── TASK INPUTS ──
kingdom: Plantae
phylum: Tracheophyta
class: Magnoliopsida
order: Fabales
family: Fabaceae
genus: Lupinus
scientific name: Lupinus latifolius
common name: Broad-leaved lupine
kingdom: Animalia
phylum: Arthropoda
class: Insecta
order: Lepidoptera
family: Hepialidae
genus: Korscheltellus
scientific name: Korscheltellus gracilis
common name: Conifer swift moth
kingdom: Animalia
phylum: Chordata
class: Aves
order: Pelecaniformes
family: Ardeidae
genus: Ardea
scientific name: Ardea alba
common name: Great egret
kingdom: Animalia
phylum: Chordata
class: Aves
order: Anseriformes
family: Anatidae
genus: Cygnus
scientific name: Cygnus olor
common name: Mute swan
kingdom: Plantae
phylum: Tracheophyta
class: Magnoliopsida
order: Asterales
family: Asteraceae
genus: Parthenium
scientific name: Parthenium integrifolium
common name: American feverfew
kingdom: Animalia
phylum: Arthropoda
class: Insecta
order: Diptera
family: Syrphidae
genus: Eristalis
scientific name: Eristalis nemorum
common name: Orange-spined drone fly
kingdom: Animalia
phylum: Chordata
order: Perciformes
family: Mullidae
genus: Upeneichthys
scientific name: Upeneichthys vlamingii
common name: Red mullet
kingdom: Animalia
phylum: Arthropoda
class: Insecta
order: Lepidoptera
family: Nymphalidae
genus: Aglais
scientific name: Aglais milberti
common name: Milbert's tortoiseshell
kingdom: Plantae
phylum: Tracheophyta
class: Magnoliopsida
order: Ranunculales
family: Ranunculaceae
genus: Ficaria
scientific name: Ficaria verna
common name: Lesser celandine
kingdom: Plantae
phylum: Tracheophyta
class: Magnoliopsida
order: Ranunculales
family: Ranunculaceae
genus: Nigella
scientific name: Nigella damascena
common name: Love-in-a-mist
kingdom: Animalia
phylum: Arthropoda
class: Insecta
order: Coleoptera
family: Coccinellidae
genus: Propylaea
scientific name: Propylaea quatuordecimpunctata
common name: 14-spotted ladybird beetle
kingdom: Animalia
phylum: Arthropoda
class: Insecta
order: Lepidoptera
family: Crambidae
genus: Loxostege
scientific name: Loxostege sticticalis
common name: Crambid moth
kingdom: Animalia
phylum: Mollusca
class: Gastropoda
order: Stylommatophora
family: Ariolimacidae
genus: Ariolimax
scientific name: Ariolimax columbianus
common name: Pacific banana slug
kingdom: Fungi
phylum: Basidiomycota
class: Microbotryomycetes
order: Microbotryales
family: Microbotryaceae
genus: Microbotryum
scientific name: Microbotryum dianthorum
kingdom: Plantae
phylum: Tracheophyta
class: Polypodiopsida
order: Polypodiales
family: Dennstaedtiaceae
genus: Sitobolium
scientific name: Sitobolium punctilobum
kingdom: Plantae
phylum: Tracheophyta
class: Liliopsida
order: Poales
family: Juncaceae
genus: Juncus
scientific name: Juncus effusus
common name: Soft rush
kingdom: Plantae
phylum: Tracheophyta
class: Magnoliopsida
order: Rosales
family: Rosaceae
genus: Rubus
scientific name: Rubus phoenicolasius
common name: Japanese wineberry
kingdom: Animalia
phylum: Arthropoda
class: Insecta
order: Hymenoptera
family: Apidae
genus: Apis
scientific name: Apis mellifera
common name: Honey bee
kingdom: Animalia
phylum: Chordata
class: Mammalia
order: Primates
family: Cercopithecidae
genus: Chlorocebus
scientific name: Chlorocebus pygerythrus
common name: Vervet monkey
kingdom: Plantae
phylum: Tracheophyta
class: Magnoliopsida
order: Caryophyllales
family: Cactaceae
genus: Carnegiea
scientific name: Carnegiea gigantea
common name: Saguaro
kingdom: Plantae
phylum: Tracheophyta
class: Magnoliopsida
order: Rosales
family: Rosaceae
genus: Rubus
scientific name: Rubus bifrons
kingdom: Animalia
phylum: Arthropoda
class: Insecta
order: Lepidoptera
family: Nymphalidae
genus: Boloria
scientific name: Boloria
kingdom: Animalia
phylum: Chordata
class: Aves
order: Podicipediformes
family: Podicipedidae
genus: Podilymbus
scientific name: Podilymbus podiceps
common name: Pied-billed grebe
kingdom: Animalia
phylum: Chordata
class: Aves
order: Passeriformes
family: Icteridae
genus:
───
### TO DO
Format the lines of all the entries above as a single numbered list, with any blank lines removed.

### WRITTEN REPLY
1. kingdom: Plantae
2. phylum: Tracheophyta
3. class: Magnoliopsida
4. order: Fabales
5. family: Fabaceae
6. genus: Lupinus
7. scientific name: Lupinus latifolius
8. common name: Broad-leaved lupine
9. kingdom: Animalia
10. phylum: Arthropoda
11. class: Insecta
12. order: Lepidoptera
13. family: Hepialidae
14. genus: Korscheltellus
15. scientific name: Korscheltellus gracilis
16. common name: Conifer swift moth
17. kingdom: Animalia
18. phylum: Chordata
19. class: Aves
20. order: Pelecaniformes
21. family: Ardeidae
22. genus: Ardea
23. scientific name: Ardea alba
24. common name: Great egret
25. kingdom: Animalia
26. phylum: Chordata
27. class: Aves
28. order: Anseriformes
29. family: Anatidae
30. genus: Cygnus
31. scientific name: Cygnus olor
32. common name: Mute swan
33. kingdom: Plantae
34. phylum: Tracheophyta
35. class: Magnoliopsida
36. order: Asterales
37. family: Asteraceae
38. genus: Parthenium
39. scientific name: Parthenium integrifolium
40. common name: American feverfew
41. kingdom: Animalia
42. phylum: Arthropoda
43. class: Insecta
44. order: Diptera
45. family: Syrphidae
46. genus: Eristalis
47. scientific name: Eristalis nemorum
48. common name: Orange-spined drone fly
49. kingdom: Animalia
50. phylum: Chordata
51. order: Perciformes
52. family: Mullidae
53. genus: Upeneichthys
54. scientific name: Upeneichthys vlamingii
55. common name: Red mullet
56. kingdom: Animalia
57. phylum: Arthropoda
58. class: Insecta
59. order: Lepidoptera
60. family: Nymphalidae
61. genus: Aglais
62. scientific name: Aglais milberti
63. common name: Milbert's tortoiseshell
64. kingdom: Plantae
65. phylum: Tracheophyta
66. class: Magnoliopsida
67. order: Ranunculales
68. family: Ranunculaceae
69. genus: Ficaria
70. scientific name: Ficaria verna
71. common name: Lesser celandine
72. kingdom: Plantae
73. phylum: Tracheophyta
74. class: Magnoliopsida
75. order: Ranunculales
76. family: Ranunculaceae
77. genus: Nigella
78. scientific name: Nigella damascena
79. common name: Love-in-a-mist
80. kingdom: Animalia
81. phylum: Arthropoda
82. class: Insecta
83. order: Coleoptera
84. family: Coccinellidae
85. genus: Propylaea
86. scientific name: Propylaea quatuordecimpunctata
87. common name: 14-spotted ladybird beetle
88. kingdom: Animalia
89. phylum: Arthropoda
90. class: Insecta
91. order: Lepidoptera
92. family: Crambidae
93. genus: Loxostege
94. scientific name: Loxostege sticticalis
95. common name: Crambid moth
96. kingdom: Animalia
97. phylum: Mollusca
98. class: Gastropoda
99. order: Stylommatophora
100. family: Ariolimacidae
101. genus: Ariolimax
102. scientific name: Ariolimax columbianus
103. common name: Pacific banana slug
104. kingdom: Fungi
105. phylum: Basidiomycota
106. class: Microbotryomycetes
107. order: Microbotryales
108. family: Microbotryaceae
109. genus: Microbotryum
110. scientific name: Microbotryum dianthorum
111. kingdom: Plantae
112. phylum: Tracheophyta
113. class: Polypodiopsida
114. order: Polypodiales
115. family: Dennstaedtiaceae
116. genus: Sitobolium
117. scientific name: Sitobolium punctilobum
118. kingdom: Plantae
119. phylum: Tracheophyta
120. class: Liliopsida
121. order: Poales
122. family: Juncaceae
123. genus: Juncus
124. scientific name: Juncus effusus
125. common name: Soft rush
126. kingdom: Plantae
127. phylum: Tracheophyta
128. class: Magnoliopsida
129. order: Rosales
130. family: Rosaceae
131. genus: Rubus
132. scientific name: Rubus phoenicolasius
133. common name: Japanese wineberry
134. kingdom: Animalia
135. phylum: Arthropoda
136. class: Insecta
137. order: Hymenoptera
138. family: Apidae
139. genus: Apis
140. scientific name: Apis mellifera
141. common name: Honey bee
142. kingdom: Animalia
143. phylum: Chordata
144. class: Mammalia
145. order: Primates
146. family: Cercopithecidae
147. genus: Chlorocebus
148. scientific name: Chlorocebus pygerythrus
149. common name: Vervet monkey
150. kingdom: Plantae
151. phylum: Tracheophyta
152. class: Magnoliopsida
153. order: Caryophyllales
154. family: Cactaceae
155. genus: Carnegiea
156. scientific name: Carnegiea gigantea
157. common name: Saguaro
158. kingdom: Plantae
159. phylum: Tracheophyta
160. class: Magnoliopsida
161. order: Rosales
162. family: Rosaceae
163. genus: Rubus
164. scientific name: Rubus bifrons
165. kingdom: Animalia
166. phylum: Arthropoda
167. class: Insecta
168. order: Lepidoptera
169. family: Nymphalidae
170. genus: Boloria
171. scientific name: Boloria
172. kingdom: Animalia
173. phylum: Chordata
174. class: Aves
175. order: Podicipediformes
176. family: Podicipedidae
177. genus: Podilymbus
178. scientific name: Podilymbus podiceps
179. common name: Pied-billed grebe
180. kingdom: Animalia
181. phylum: Chordata
182. class: Aves
183. order: Passeriformes
184. family: Icteridae
185. genus:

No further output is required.